Fig 3. Rab10 operates downstream of Rtca to inhibit regeneration.

(A) Rab10 fluorescence intensity is decreased in Rtca mutants. C3da cell bodies are marked by a dotted white line, and the injured site by a dotted blue circle. Scale bar, 10 and 5 μm. (B) Quantification of Rab10 fluorescence intensity shown in (A). n = 19 and 23 neurons. Analyzed by unpaired t-test, p = 0.0256. (C and D) Loss of functional Rab10 or inactivating Rab10 promotes axon regeneration, while overexpressing Rab10-CA in Rtca mutant attenuates the increased regeneration capacity. (C) C3da neuron axons were severed and their regeneration was assayed at 72 h AI. The injury site is marked by the dashed circle, regenerating and non-regenerating axons are marked by arrowheads and arrow. Scale bar, 20 μm. (D) Quantification of axon regeneration shown in (C). Upper panel: regeneration percentage, data are analyzed by Fisher’s exact test, p = 0.0006, p = 0.0013, p < 0.0001, p = 0.0043, p = 0.0008, p = 0.0837. Lower panel: regeneration index, analyzed by one-way ANOVA followed by Dunnett’s multiple comparisons test. n = 37, 46, 22, 33, 24, 24, 20 neurons. (E and F) Overexpressing Rab10-CA decreases regeneration capacity in regeneration-competent C4da neurons. (E) C4da neuron axons were injured and regeneration was assessed at 48 h AI. The injury site is marked by the dashed circle and non-regenerating axon is labeled by arrow. Scale bar, 20 μm. (F) Quantification of axon regeneration by regeneration percentage (Fisher’s exact test, p = 0.0267) and regeneration index (unpaired t-test with Welch’s correction, p = 0.0060). n = 37 and 28 neurons. *p < 0.05, **p < 0.01, ***p < 0.001.

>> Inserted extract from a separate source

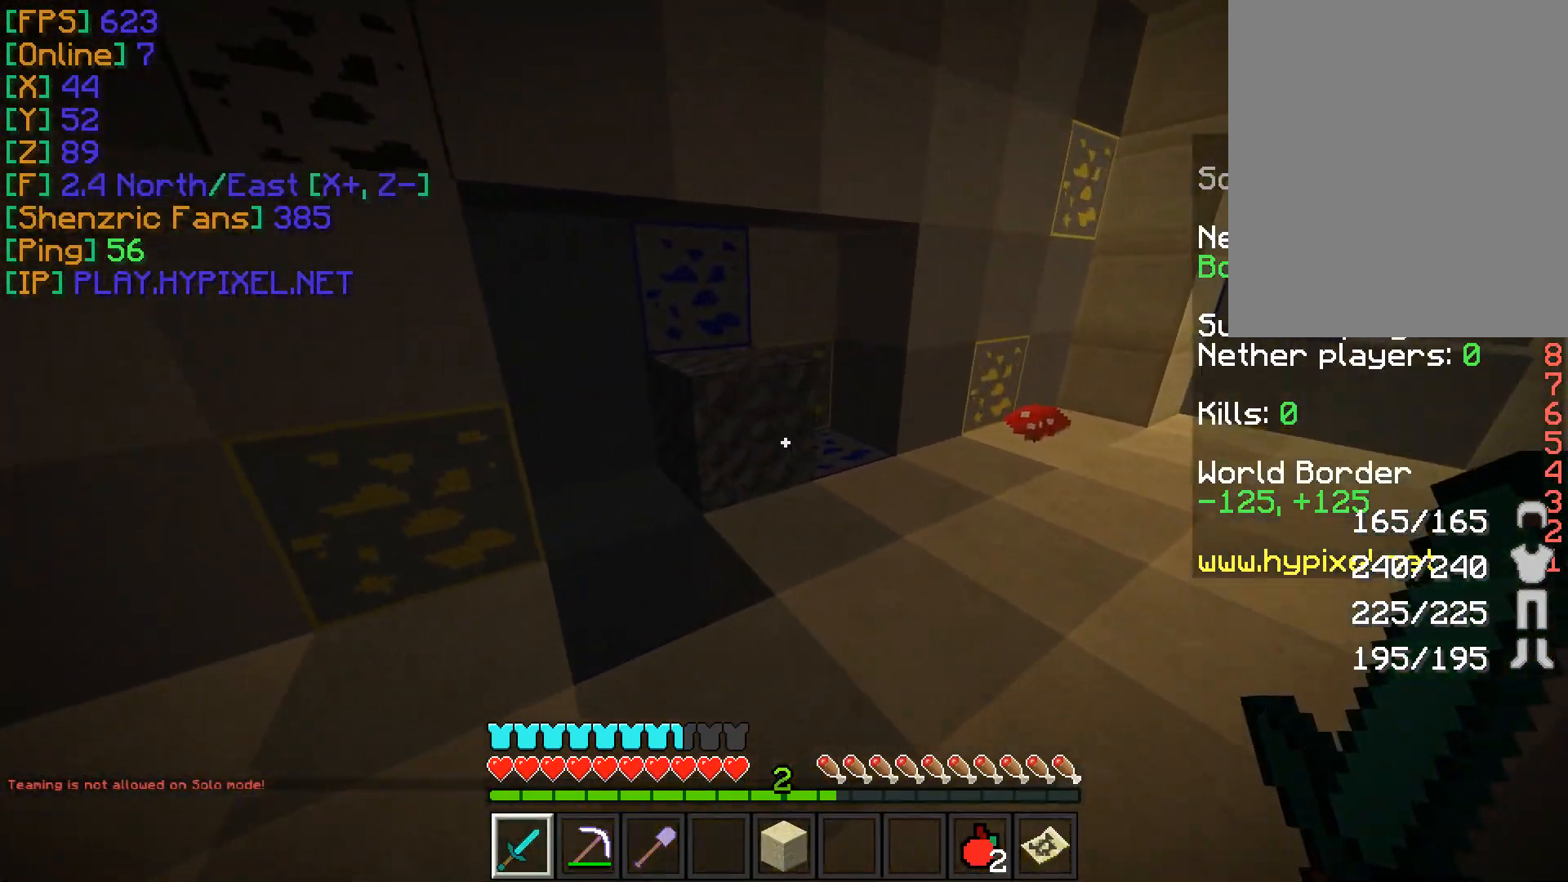
{"keys": ["d", "w"], "mouse": [], "events": []}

Rab10 mediates Piezo targeting to the peripheral cell body

Though Piezo is a well-documented regeneration suppressor, enriching at the injured axon tip to impede axon regrowth by triggering Ca²⁺ signaling [11], how Piezo is recruited to and accumulated at the axon tip after injury remains unknown. Interestingly, Rab10 is involved in a wide range of activities such as vesicular transport in the endosomal/exocytosis recycling pathways [34] and regulation of protein membrane insertion [35,36]. Since both Piezo and Rab10’s expression is regulated by Rtca, and they function in the same pathway as Rtca to inhibit regeneration, we asked if Piezo’s expression and localization are also affected by Rab10. We examined Piezo’s subcellular localization in C3da neurons in the Rab10 knockout, Rab10^-. In 47% of WT neurons, Piezo was enriched at the axon tip after injury, consistent with previous report that Piezo is responsible for detecting the stiffness and regulating Ca²⁺ activity at the growth cone during axon growth [37]. In comparison, only 22% of Rab10^- neurons showed Piezo accumulation at the injured axon tip (Fig 4A and 4B), which was significantly lower than WT. Consistently, the axon tip accumulation of phospho-CamKII (pCaMKII), which is activated by Piezo after axotomy and functions downstream of Piezo to impedes regeneration [11], was also impaired in Rab10 knockdown neurons (S7A and S7B Fig). We then looked at Piezo’s expression and localization at the soma and found Piezo’s peripheral enrichment was impaired in Rab10^- neurons without injury and 24 hours after injury (h AI) (Fig 4C and 4D), indicating that Rab10 is important for Piezo’s proper localization and targeting. Importantly, this result was significant independent from how many optical slices of the soma were analyzed (S8 Fig). This conclusion is further substantiated by the result that C3da neuron overexpression of Rab10-CA was sufficient to increase GFP-Piezo intensity in both the soma and axon (S5A, S5D and S5E Fig). This likely underlies Rab10-CA’s ability to suppress the enhanced axon regeneration in Rtca mutants (Fig 3C and 3D).

Fig 4. Rab10 mediates Piezo localization.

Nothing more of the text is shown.